I just watched my physiology lecture on reproduction.  Let me just tell you a few things that I observed.  While talking about oogenesis, something fell off the wall in my office, initiating a sympathetic nervous response.  I kept recording.  Then there was a sound outside my office, so I grabbed my cell phone and made sure Security was on speed dial.  I kept recording.  While checking my phone to make sure Security was on speed dial, I noticed a text message from my mother.  I kept recording.  I think I said the word “FOCUS” about 23 times.  One of my YouTube viewers commented, “LOMG she’s annoying…it takes her so long to get to the point.”

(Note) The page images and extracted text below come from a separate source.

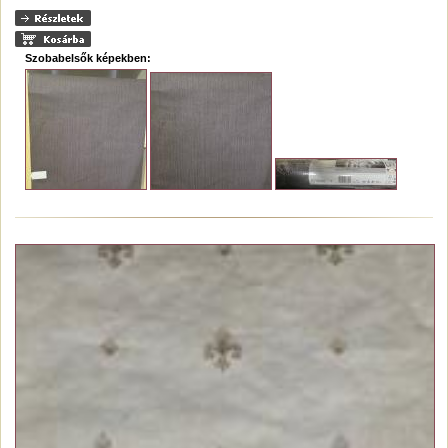
Szobabelsők képekben:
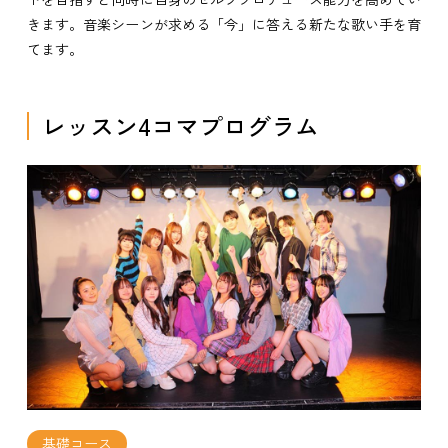
きます。音楽シーンが求める「今」に答える新たな歌い手を育
てます。
レッスン4コマプログラム
基礎コース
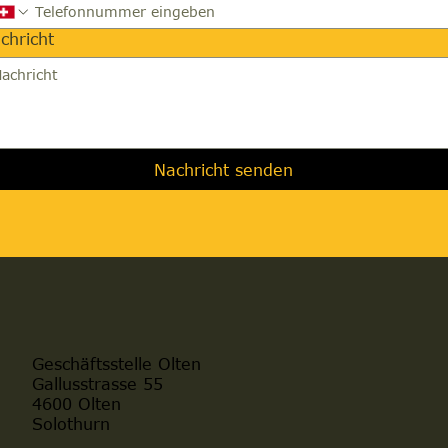
chricht
Nachricht senden
Geschäftsstelle Olten
Gallusstrasse 55
4600 Olten
Solothurn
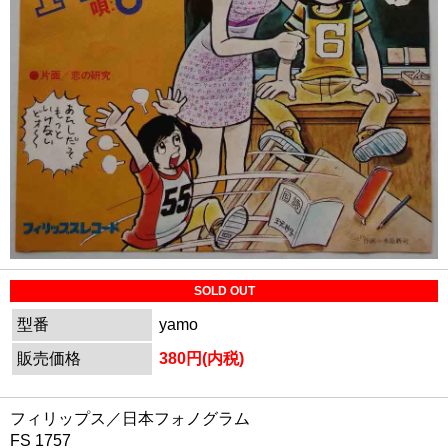
SOLD OUT
型番
yamo
販売価格
380円(内税)
フィリップス／日本フォノグラム
FS 1757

But how in the world could I re-record these 70 lectures?  It has taken me 2 years to arrive at the place where I am finally re-using previously recorded content.  And rather than finding I suddenly have lots of time, I am working just as hard to build good clicker-based activities to do during what used to be lecture.  I actually feel like this might be a fatal flaw for the flipped method…at least my version of it.

I am planning to deeply contemplate this question, because I’ve invested very fully in the Wendy-style flip.  I can’t imagine delivering a  traditional lecture…but I also can’t quite visualize how I am going to re-record my 70 existing video lectures.  Because we all know, iterative improvements are an invaluable perk that comes with teaching experience.

Maybe I am just suffering from a case of “end-of-semester burnout.”  Any thoughts?